All templates and snippets are in the
references/
folder:
FileContents
document-structure.mdQuick extractor setup and usage snippets
extract-data.mdExamples: ExtractDataAsJson, ExtractDataAsPdfStream,ExtractDataAsPdfDocument, async variants
extract-table.mdTable extraction examples (ExtractTableAsJson)
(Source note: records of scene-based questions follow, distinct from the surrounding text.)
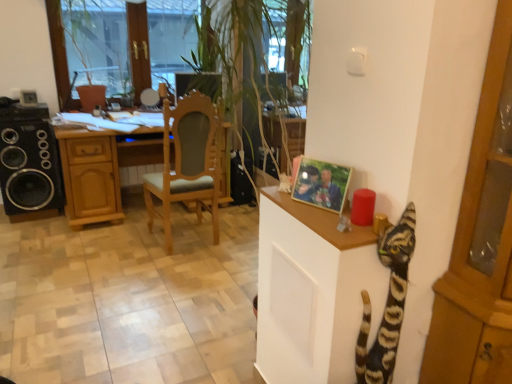
This screenshot has width=512, height=384. In order to click on light brown wood chair at center in this screenshot , I will do `click(188, 163)`.

Image resolution: width=512 pixels, height=384 pixels. What are the coordinates of `wooden photo frame at upper right` in the screenshot? It's located at tap(321, 184).

Find the location of a particular element. This screenshot has width=512, height=384. wooden desk at center is located at coordinates (101, 170).

This screenshot has height=384, width=512. I want to click on black matte speaker at left, so click(29, 161).

You are a GUI agent. You are given a task and a screenshot of the screen. Output one action in this format:
    pyautogui.click(x=<x>, y=<y>)
    Task: Click on the light brown wood chair at center
    Image resolution: width=512 pixels, height=384 pixels.
    Given the screenshot: What is the action you would take?
    [188, 163]

From the image's perspective, would you say light brown wood chair at center is positioned over black matte speaker at left?

Incorrect, from the image's perspective, light brown wood chair at center is lower than black matte speaker at left.

Would you say light brown wood chair at center is a long distance from black matte speaker at left?

Yes.

Is light brown wood chair at center in front of or behind black matte speaker at left in the image?

Clearly, light brown wood chair at center is in front of black matte speaker at left.

Considering the sizes of objects light brown wood chair at center and black matte speaker at left in the image provided, who is thinner, light brown wood chair at center or black matte speaker at left?

black matte speaker at left is thinner.

Does point (33, 112) come behind point (88, 2)?

No.

Is black matte speaker at left smaller than transparent glass window at upper center?

Correct, black matte speaker at left occupies less space than transparent glass window at upper center.

Where is `speaker in front of the transparent glass window at upper center`? speaker in front of the transparent glass window at upper center is located at coordinates (29, 161).

Considering the relative sizes of black matte speaker at left and transparent glass window at upper center in the image provided, is black matte speaker at left wider than transparent glass window at upper center?

Correct, the width of black matte speaker at left exceeds that of transparent glass window at upper center.

From a real-world perspective, is wooden photo frame at upper right positioned over wooden cabinet at right based on gravity?

Indeed, from a real-world perspective, wooden photo frame at upper right stands above wooden cabinet at right.

Is point (325, 191) closer or farther from the camera than point (463, 378)?

Point (325, 191).

What's the angular difference between wooden photo frame at upper right and wooden cabinet at right's facing directions?

The angle between the facing direction of wooden photo frame at upper right and the facing direction of wooden cabinet at right is 70.6 degrees.

Considering the positions of objects wooden photo frame at upper right and wooden cabinet at right in the image provided, who is behind, wooden photo frame at upper right or wooden cabinet at right?

wooden photo frame at upper right is further from the camera.

Would you consider transparent glass window screen at upper left to be distant from black matte speaker at left?

No, transparent glass window screen at upper left is not far away from black matte speaker at left.

Which is less distant, [112,57] or [8,137]?

The point [8,137] is in front.

From the image's perspective, is transparent glass window screen at upper left on black matte speaker at left?

Yes, from the image's perspective, transparent glass window screen at upper left is on top of black matte speaker at left.

Considering the sizes of objects wooden desk at center and wooden photo frame at upper right in the image provided, who is smaller, wooden desk at center or wooden photo frame at upper right?

wooden photo frame at upper right is smaller.

Is wooden desk at center directly adjacent to wooden photo frame at upper right?

No, wooden desk at center is not beside wooden photo frame at upper right.

How much distance is there between wooden desk at center and wooden photo frame at upper right?

wooden desk at center is 2.20 meters from wooden photo frame at upper right.

Would you say wooden desk at center is outside wooden photo frame at upper right?

Indeed, wooden desk at center is completely outside wooden photo frame at upper right.

Does light brown wood chair at center turn towards wooden cabinet at right?

No, light brown wood chair at center is not oriented towards wooden cabinet at right.

Considering the sizes of objects light brown wood chair at center and wooden cabinet at right in the image provided, who is wider, light brown wood chair at center or wooden cabinet at right?

With larger width is light brown wood chair at center.

Considering the positions of objects light brown wood chair at center and wooden cabinet at right in the image provided, who is more to the left, light brown wood chair at center or wooden cabinet at right?

light brown wood chair at center.

Is wooden cabinet at right surrounded by light brown wood chair at center?

No, wooden cabinet at right is located outside of light brown wood chair at center.

Can you tell me how much light brown wood chair at center and wooden desk at center differ in facing direction?

They differ by 180 degrees in their facing directions.

From a real-world perspective, does light brown wood chair at center sit lower than wooden desk at center?

No, from a real-world perspective, light brown wood chair at center is not beneath wooden desk at center.

Who is taller, light brown wood chair at center or wooden desk at center?

Standing taller between the two is light brown wood chair at center.

Is light brown wood chair at center with wooden desk at center?

No, light brown wood chair at center is not beside wooden desk at center.

Find the location of a particular element. chair in front of the black matte speaker at left is located at coordinates coord(188,163).

Where is `window above the black matte speaker at left (from the image's perspective)`? The image size is (512, 384). window above the black matte speaker at left (from the image's perspective) is located at coordinates [x=71, y=54].

Which object lies further to the anchor point black matte speaker at left, wooden desk at center or transparent glass window screen at upper left?

transparent glass window screen at upper left lies further to black matte speaker at left than the other object.

Based on their spatial positions, is wooden cabinet at right or striped fur cat at right further from light brown wood chair at center?

Based on the image, wooden cabinet at right appears to be further to light brown wood chair at center.

When comparing their distances from wooden photo frame at upper right, does transparent glass window at upper center or light brown wood chair at center seem closer?

light brown wood chair at center is positioned closer to the anchor wooden photo frame at upper right.

Based on the photo, from the image, which object appears to be nearer to transparent glass window at upper center, transparent glass window screen at upper left or light brown wood chair at center?

The object closer to transparent glass window at upper center is transparent glass window screen at upper left.

Estimate the real-world distances between objects in this image. Which object is closer to wooden desk at center, wooden cabinet at right or light brown wood chair at center?

The object closer to wooden desk at center is light brown wood chair at center.

Based on their spatial positions, is wooden photo frame at upper right or striped fur cat at right further from transparent glass window at upper center?

striped fur cat at right lies further to transparent glass window at upper center than the other object.

From the image, which object appears to be nearer to wooden cabinet at right, striped fur cat at right or wooden desk at center?

striped fur cat at right lies closer to wooden cabinet at right than the other object.

Which object lies nearer to the anchor point striped fur cat at right, wooden desk at center or light brown wood chair at center?

light brown wood chair at center lies closer to striped fur cat at right than the other object.

You are a GUI agent. You are given a task and a screenshot of the screen. Output one action in this format:
    pyautogui.click(x=<x>, y=<y>)
    Task: Click on the picture frame between striped fur cat at right and transparent glass window screen at upper left from front to back
    The height and width of the screenshot is (384, 512).
    Given the screenshot: What is the action you would take?
    pyautogui.click(x=321, y=184)

Where is `desk between wooden cabinet at right and transparent glass window screen at upper left in the front-back direction`? desk between wooden cabinet at right and transparent glass window screen at upper left in the front-back direction is located at coordinates (101, 170).

The image size is (512, 384). In order to click on picture frame located between striped fur cat at right and wooden desk at center in the depth direction in this screenshot , I will do `click(321, 184)`.

This screenshot has width=512, height=384. Identify the location of window screen located between wooden photo frame at upper right and transparent glass window at upper center in the depth direction. (97, 43).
recognize-forms.mdrecognize form fields examples : FormRecognizeOptions, RecognizeFormAsPdfDocument,RecognizeFormAsPdfStream, RecognizeFormAsJson async variants
data-options.mdExplanation of
TableExtractionOptions
,
FormRecognizeOptions
,
ConfidenceThreshold
,
PageRange

所有模板和代码片段均位于
references/
文件夹中:
文件内容
document-structure.md快速提取器设置及使用代码片段
extract-data.md示例:ExtractDataAsJson、ExtractDataAsPdfStream、ExtractDataAsPdfDocument及异步变体
extract-table.md表格提取示例(ExtractTableAsJson)
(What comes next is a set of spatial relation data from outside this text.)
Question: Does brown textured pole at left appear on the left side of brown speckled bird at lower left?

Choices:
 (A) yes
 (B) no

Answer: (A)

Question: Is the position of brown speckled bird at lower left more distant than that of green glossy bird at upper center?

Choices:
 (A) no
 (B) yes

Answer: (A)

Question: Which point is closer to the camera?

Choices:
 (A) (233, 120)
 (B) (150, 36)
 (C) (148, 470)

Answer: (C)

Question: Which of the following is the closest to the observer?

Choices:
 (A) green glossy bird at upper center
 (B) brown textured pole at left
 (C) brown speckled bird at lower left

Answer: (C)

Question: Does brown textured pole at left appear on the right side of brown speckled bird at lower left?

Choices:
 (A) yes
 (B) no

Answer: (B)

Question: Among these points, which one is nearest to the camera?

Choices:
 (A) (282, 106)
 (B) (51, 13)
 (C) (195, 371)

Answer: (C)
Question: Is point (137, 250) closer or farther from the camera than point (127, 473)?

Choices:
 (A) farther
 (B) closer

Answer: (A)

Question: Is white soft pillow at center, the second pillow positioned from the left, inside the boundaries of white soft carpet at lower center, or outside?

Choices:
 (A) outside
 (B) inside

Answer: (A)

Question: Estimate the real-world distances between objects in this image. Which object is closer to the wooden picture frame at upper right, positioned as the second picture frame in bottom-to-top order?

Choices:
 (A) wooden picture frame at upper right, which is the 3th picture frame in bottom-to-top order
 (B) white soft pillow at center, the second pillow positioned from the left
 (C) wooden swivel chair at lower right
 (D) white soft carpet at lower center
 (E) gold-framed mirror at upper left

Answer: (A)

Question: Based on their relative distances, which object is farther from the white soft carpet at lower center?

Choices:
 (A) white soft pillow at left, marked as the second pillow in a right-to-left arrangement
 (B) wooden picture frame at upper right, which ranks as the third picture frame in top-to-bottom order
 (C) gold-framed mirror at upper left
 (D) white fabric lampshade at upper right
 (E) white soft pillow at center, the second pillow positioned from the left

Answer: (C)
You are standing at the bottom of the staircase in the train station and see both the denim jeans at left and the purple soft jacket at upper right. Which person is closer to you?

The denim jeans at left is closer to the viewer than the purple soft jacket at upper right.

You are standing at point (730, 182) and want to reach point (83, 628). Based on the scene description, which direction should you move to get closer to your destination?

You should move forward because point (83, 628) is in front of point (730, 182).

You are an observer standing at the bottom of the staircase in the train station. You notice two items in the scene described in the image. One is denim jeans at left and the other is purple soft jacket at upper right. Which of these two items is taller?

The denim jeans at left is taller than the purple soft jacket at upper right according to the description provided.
recognize-forms.md表单字段识别示例:FormRecognizeOptions、RecognizeFormAsPdfDocument、RecognizeFormAsPdfStream、RecognizeFormAsJson及异步变体
data-options.md
TableExtractionOptions
FormRecognizeOptions
ConfidenceThreshold
PageRange
的说明

Rules

规则

  • Output files go in
    ./output/
    directory
  • Use license key from
    LICENSE.txt
    at workspace root
  • Don't use any API which is not in reference
  • Only use NuGet package IDs and versions defined in
    references/nuget-packages.md
    when recommending or adding packages.
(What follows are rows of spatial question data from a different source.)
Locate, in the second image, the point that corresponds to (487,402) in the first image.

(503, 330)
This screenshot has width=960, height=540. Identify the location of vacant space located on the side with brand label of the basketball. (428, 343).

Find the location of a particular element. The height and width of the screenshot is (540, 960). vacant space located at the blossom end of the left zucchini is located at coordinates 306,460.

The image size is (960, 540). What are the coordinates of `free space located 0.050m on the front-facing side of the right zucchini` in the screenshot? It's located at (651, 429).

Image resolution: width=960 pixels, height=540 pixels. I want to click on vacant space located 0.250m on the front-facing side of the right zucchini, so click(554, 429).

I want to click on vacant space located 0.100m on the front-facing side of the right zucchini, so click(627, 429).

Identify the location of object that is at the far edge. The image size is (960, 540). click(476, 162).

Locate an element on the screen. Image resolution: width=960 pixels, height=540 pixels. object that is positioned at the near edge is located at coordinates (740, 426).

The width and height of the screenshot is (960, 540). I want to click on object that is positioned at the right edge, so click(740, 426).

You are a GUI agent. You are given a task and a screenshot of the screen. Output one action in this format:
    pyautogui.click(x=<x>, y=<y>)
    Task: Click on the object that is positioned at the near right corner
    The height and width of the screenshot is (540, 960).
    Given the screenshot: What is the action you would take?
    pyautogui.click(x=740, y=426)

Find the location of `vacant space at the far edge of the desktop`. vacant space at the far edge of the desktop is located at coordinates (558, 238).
  • For table-only extraction requests, recommend/install only the table extractor package from
    references/nuget-packages.md
    for the detected application type.
  • 输出文件保存至
    ./output/
    目录
  • 使用工作区根目录下
    LICENSE.txt
    中的许可证密钥
  • 不得使用参考文件中未提及的任何API
  • 推荐或添加包时,仅可使用
    references/nuget-packages.md
    中定义的NuGet包ID和版本。
  • 对于仅提取表格的请求,为检测到的应用类型推荐/安装
    references/nuget-packages.md
    中列出的表格提取器包。